Mais pourquoi le pontife s’est-il lancé une déclaration d’un si mauvais genre ? Bizarre en effet quand on sait que le terme même de «théorie du genre» n’est en fait pas… une théorie. Dans la réalité, il n’existe que des Gender Studies – comme on dit aux Etats-Unis –, ou études de genres en français, ou encore études des rapports sociaux du sexe (lesquelles interrogent à travers la sociologie, l’histoire, ou le droit, la manière dont les normes se reproduisent jusqu’au point de paraître naturelles). Et ce avec en préambule, une affirmation : l’identité sexuelle n’est pas déterminée uniquement par le sexe biologique, mais également par la société. Une reformulation du fameux «On ne naît pas femme, on le devient» de Simone de Beauvoir.

En France, ceux qui se plaisent à parler de «théorie du genre» ont été particulièrement actifs lorsqu’il fut tenté en 2013 de mettre en place des «ABCD de l’égalité», concrètement des ateliers visant à lutter contre les stéréotypes dès le plus jeune âge.

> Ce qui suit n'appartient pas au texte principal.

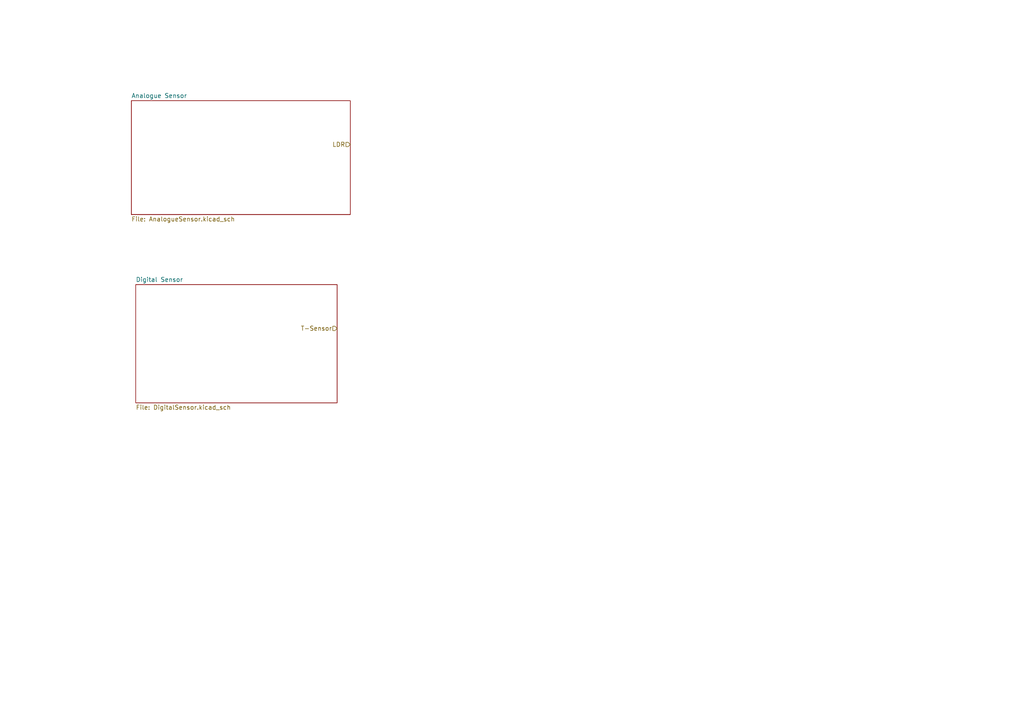
<source format=kicad_sch>
(kicad_sch (version 20230121) (generator eeschema)

  (uuid 0f49447b-394e-4f6a-ab05-2cec98d3964f)

  (paper "A4")

  


  (hierarchical_label "LDR" (shape input) (at 101.6 41.91 180)
    (effects (font (size 1.27 1.27)) (justify right))
    (uuid 8b1526be-dc93-4add-b78b-a8430b4869db)
  )
  (hierarchical_label "T-Sensor" (shape input) (at 97.79 95.25 180)
    (effects (font (size 1.27 1.27)) (justify right))
    (uuid f8ea8fc0-a0ac-40c2-96a0-094c1ab664ec)
  )

  (sheet (at 38.1 29.21) (size 63.5 33.02) (fields_autoplaced)
    (stroke (width 0) (type solid))
    (fill (color 0 0 0 0.0000))
    (uuid 00000000-0000-0000-0000-0000640c1e36)
    (property "Sheetname" "Analogue Sensor" (at 38.1 28.4984 0)
      (effects (font (size 1.27 1.27)) (justify left bottom))
    )
    (property "Sheetfile" "AnalogueSensor.kicad_sch" (at 38.1 62.8146 0)
      (effects (font (size 1.27 1.27)) (justify left top))
    )
    (instances
      (project "Sensors"
        (path "/0f49447b-394e-4f6a-ab05-2cec98d3964f" (page "2"))
      )
    )
  )

  (sheet (at 39.37 82.55) (size 58.42 34.29) (fields_autoplaced)
    (stroke (width 0) (type solid))
    (fill (color 0 0 0 0.0000))
    (uuid 00000000-0000-0000-0000-0000640c1ec4)
    (property "Sheetname" "Digital Sensor" (at 39.37 81.8384 0)
      (effects (font (size 1.27 1.27)) (justify left bottom))
    )
    (property "Sheetfile" "DigitalSensor.kicad_sch" (at 39.37 117.4246 0)
      (effects (font (size 1.27 1.27)) (justify left top))
    )
    (instances
      (project "Sensors"
        (path "/0f49447b-394e-4f6a-ab05-2cec98d3964f" (page "3"))
      )
    )
  )

  (sheet_instances
    (path "/" (page "1"))
  )
)

</source>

De quoi embrouiller les neurones des petits qui ne sauraient plus à l’arrivée s’ils sont une fille, un garçon, ou pourquoi pas, ô terreur de ceux qui brandissent leur fameuse théorie, un ou une homo ? C’est en tout cas le fantasme repoussoir qu’avaient agité des fervents de la Manif pour tous, des proches du nationaliste Alain Soral avec, en fond sonore, toute une brochette d’élus de droite et l’Eglise, qui en a fait son cauchemar.